21. A method of time-of-flight mass spectrometry as claimed in claim 20, further comprising the step of determining the largest electrode for which the ion arrival rate at said selected transit time does not exceed a predetermined value above which the presence of said deadtime would result in significant errors in the number of ion arrivals registered at that electrode, by predicting the ion-arrival rate at the electrodes from a measurement of the ion-arrival rate at a smaller electrode, and selecting the largest of said electrodes for which the ion-arrival rate so predicted does not exceed said predetermined value for that electrode.
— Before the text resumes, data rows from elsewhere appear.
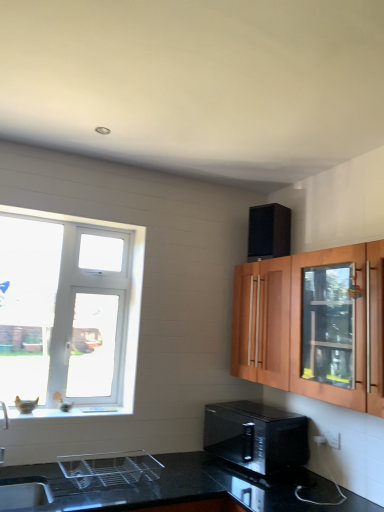
The image size is (384, 512). Describe the element at coordinates (69, 412) in the screenshot. I see `white glossy window sill at lower left` at that location.

Measure the distance between clear glass dish rack at lower center, arranged as the second appliance when viewed from the back, and camera.

The distance of clear glass dish rack at lower center, arranged as the second appliance when viewed from the back, from camera is 6.62 feet.

What do you see at coordinates (295, 324) in the screenshot? I see `wooden cabinet with glass door at upper right` at bounding box center [295, 324].

What are the coordinates of `white plastic window at left` in the screenshot? It's located at (70, 311).

At what (x,y) coordinates should I click in order to perform the action: click on white glossy window sill at lower left. Please return your answer as a coordinate pair (x, y). Image resolution: width=384 pixels, height=512 pixels. Looking at the image, I should click on (69, 412).

Can you tell me how much white plastic window at left and white glossy window sill at lower left differ in facing direction?

The facing directions of white plastic window at left and white glossy window sill at lower left are 0.419 degrees apart.

From the image's perspective, which one is positioned higher, white plastic window at left or white glossy window sill at lower left?

white plastic window at left.

Is white plastic window at left wider or thinner than white glossy window sill at lower left?

Considering their sizes, white plastic window at left looks slimmer than white glossy window sill at lower left.

Measure the distance between white plastic window at left and white glossy window sill at lower left.

white plastic window at left is 20.17 inches from white glossy window sill at lower left.

Consider the image. Is clear glass dish rack at lower center, which is the first appliance from front to back, placed right next to black glossy microwave at lower center?

clear glass dish rack at lower center, which is the first appliance from front to back, and black glossy microwave at lower center are clearly separated.

Which object is positioned more to the left, clear glass dish rack at lower center, which is the first appliance from front to back, or black glossy microwave at lower center?

Positioned to the left is clear glass dish rack at lower center, which is the first appliance from front to back.

Could you tell me if clear glass dish rack at lower center, which is the first appliance from front to back, is facing black glossy microwave at lower center?

No.

Is clear glass dish rack at lower center, which is the first appliance from front to back, spatially inside black glossy microwave at lower center, or outside of it?

The correct answer is: outside.

Between white glossy window sill at lower left and white plastic window at left, which one has less height?

Standing shorter between the two is white glossy window sill at lower left.

In terms of size, does white glossy window sill at lower left appear bigger or smaller than white plastic window at left?

Clearly, white glossy window sill at lower left is smaller in size than white plastic window at left.

From the image's perspective, is white glossy window sill at lower left positioned above or below white plastic window at left?

From the image's perspective, white glossy window sill at lower left appears below white plastic window at left.

Can you confirm if black textured speaker at upper right, which is counted as the second appliance, starting from the bottom, is positioned to the right of black glossy microwave at lower center?

Indeed, black textured speaker at upper right, which is counted as the second appliance, starting from the bottom, is positioned on the right side of black glossy microwave at lower center.

Consider the image. Is black textured speaker at upper right, the 1th appliance from the right, inside the boundaries of black glossy microwave at lower center, or outside?

black textured speaker at upper right, the 1th appliance from the right, lies outside black glossy microwave at lower center.

From the image's perspective, between black textured speaker at upper right, the 1th appliance viewed from the back, and black glossy microwave at lower center, which one is located above?

black textured speaker at upper right, the 1th appliance viewed from the back, from the image's perspective.

Considering the relative sizes of white plastic window at left and black textured speaker at upper right, the 1th appliance viewed from the back, in the image provided, is white plastic window at left shorter than black textured speaker at upper right, the 1th appliance viewed from the back,?

In fact, white plastic window at left may be taller than black textured speaker at upper right, the 1th appliance viewed from the back.

Is white plastic window at left not near black textured speaker at upper right, the 1th appliance from the right?

Yes, white plastic window at left and black textured speaker at upper right, the 1th appliance from the right, are quite far apart.

Considering the sizes of wooden cabinet with glass door at upper right and white glossy window sill at lower left in the image, is wooden cabinet with glass door at upper right taller or shorter than white glossy window sill at lower left?

Considering their sizes, wooden cabinet with glass door at upper right has more height than white glossy window sill at lower left.

This screenshot has width=384, height=512. In order to click on window sill behind the wooden cabinet with glass door at upper right in this screenshot , I will do `click(69, 412)`.

Is wooden cabinet with glass door at upper right oriented towards white glossy window sill at lower left?

Yes, wooden cabinet with glass door at upper right is facing white glossy window sill at lower left.

From a real-world perspective, is wooden cabinet with glass door at upper right beneath white glossy window sill at lower left?

No, from a real-world perspective, wooden cabinet with glass door at upper right is not beneath white glossy window sill at lower left.

This screenshot has height=512, width=384. I want to click on cabinetry on the right of clear glass dish rack at lower center, positioned as the second appliance in right-to-left order, so click(x=295, y=324).

Is clear glass dish rack at lower center, the 1th appliance ordered from the bottom, positioned far away from wooden cabinet with glass door at upper right?

clear glass dish rack at lower center, the 1th appliance ordered from the bottom, is far away from wooden cabinet with glass door at upper right.

From the image's perspective, is clear glass dish rack at lower center, which appears as the 2th appliance when viewed from the top, located above or below wooden cabinet with glass door at upper right?

Based on their image positions, clear glass dish rack at lower center, which appears as the 2th appliance when viewed from the top, is located beneath wooden cabinet with glass door at upper right.

Identify the location of window sill below the white plastic window at left (from the image's perspective). click(69, 412).

Locate an element on the screen. The width and height of the screenshot is (384, 512). microwave oven located above the clear glass dish rack at lower center, which appears as the 2th appliance when viewed from the top (from a real-world perspective) is located at coordinates (256, 436).

Considering their positions, is clear glass dish rack at lower center, arranged as the second appliance when viewed from the back, positioned further to white glossy window sill at lower left than wooden cabinet with glass door at upper right?

wooden cabinet with glass door at upper right.

Considering their positions, is black glossy microwave at lower center positioned closer to white plastic window at left than wooden cabinet with glass door at upper right?

The object closer to white plastic window at left is black glossy microwave at lower center.

When comparing their distances from wooden cabinet with glass door at upper right, does clear glass dish rack at lower center, which is the first appliance from front to back, or black glossy microwave at lower center seem closer?

Among the two, black glossy microwave at lower center is located nearer to wooden cabinet with glass door at upper right.

Looking at the image, which one is located further to black textured speaker at upper right, the 1th appliance from the right, white glossy window sill at lower left or wooden cabinet with glass door at upper right?

The object further to black textured speaker at upper right, the 1th appliance from the right, is white glossy window sill at lower left.

When comparing their distances from clear glass dish rack at lower center, the 1th appliance ordered from the bottom, does white plastic window at left or black glossy microwave at lower center seem closer?

Based on the image, black glossy microwave at lower center appears to be nearer to clear glass dish rack at lower center, the 1th appliance ordered from the bottom.

Which object lies nearer to the anchor point black textured speaker at upper right, the first appliance positioned from the top, black glossy microwave at lower center or wooden cabinet with glass door at upper right?

wooden cabinet with glass door at upper right.

From the image, which object appears to be farther from black glossy microwave at lower center, white glossy window sill at lower left or black textured speaker at upper right, which is counted as the second appliance, starting from the bottom?

black textured speaker at upper right, which is counted as the second appliance, starting from the bottom, is positioned further to the anchor black glossy microwave at lower center.

From the image, which object appears to be farther from black glossy microwave at lower center, black textured speaker at upper right, the 2th appliance positioned from the front, or wooden cabinet with glass door at upper right?

black textured speaker at upper right, the 2th appliance positioned from the front.

Image resolution: width=384 pixels, height=512 pixels. What are the coordinates of `window sill between white plastic window at left and wooden cabinet with glass door at upper right` in the screenshot? It's located at (69, 412).

This screenshot has width=384, height=512. What are the coordinates of `window sill between black textured speaker at upper right, the 1th appliance viewed from the back, and clear glass dish rack at lower center, the 1th appliance ordered from the bottom, from top to bottom` in the screenshot? It's located at (69, 412).

Image resolution: width=384 pixels, height=512 pixels. I want to click on microwave oven between clear glass dish rack at lower center, the 1th appliance ordered from the bottom, and wooden cabinet with glass door at upper right from left to right, so click(x=256, y=436).

Identify the location of microwave oven between white plastic window at left and black textured speaker at upper right, which is counted as the second appliance, starting from the bottom, in the horizontal direction. (256, 436).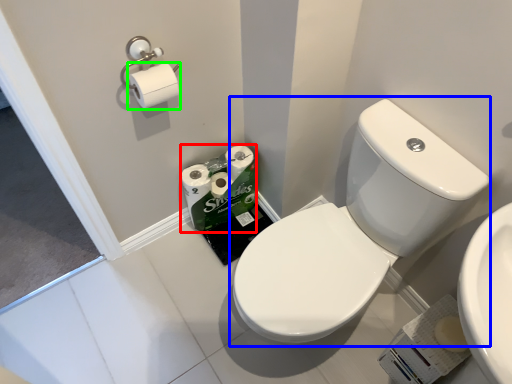
Question: Which object is positioned closest to toilet paper (highlighted by a red box)? Select from sink (highlighted by a blue box) and toilet paper (highlighted by a green box).

Choices:
 (A) sink
 (B) toilet paper

Answer: (B)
22. A method of time-of-flight mass spectrometry as claimed in claim 20, further comprising the step of determining the largest electrode for which the ion arrival rate at said selected transit time does not exceed a predetermined value above which the presence of said deadtime would result in significant errors in the number of ion arrivals registered at that electrode, by calculating the true ion-arrival rate at each electrode using a dead-time correction algorithm and selecting the largest of said electrodes for which the ion-arrival rate so calculated does not exceed said predetermined value for that electrode.

23. A method of time-of-flight mass spectrometry as claimed in claim 20, wherein said predetermined value is that value beyond which said dead-time correction algorithm indicates that correction cannot be made to a desired degree of accuracy.

24. A method of time-of-flight mass spectrometry as claimed in claim 20, wherein said predetermined value is determined by previous experiment to be the highest ion-arrival rate at which the ratio of ion counts at that electrode and a smaller electrode remain substantially constant.

25. A method of time-of-flight mass spectrometry as claimed in claim 20, wherein said predetermined value is determined by previous experiment to be the highest ion-arrival rate at which the ratio of ion counts at that electrode and a smaller electrode remain substantially constant after correction of at least the data associated with the larger electrode using a dead-time correction algorithm.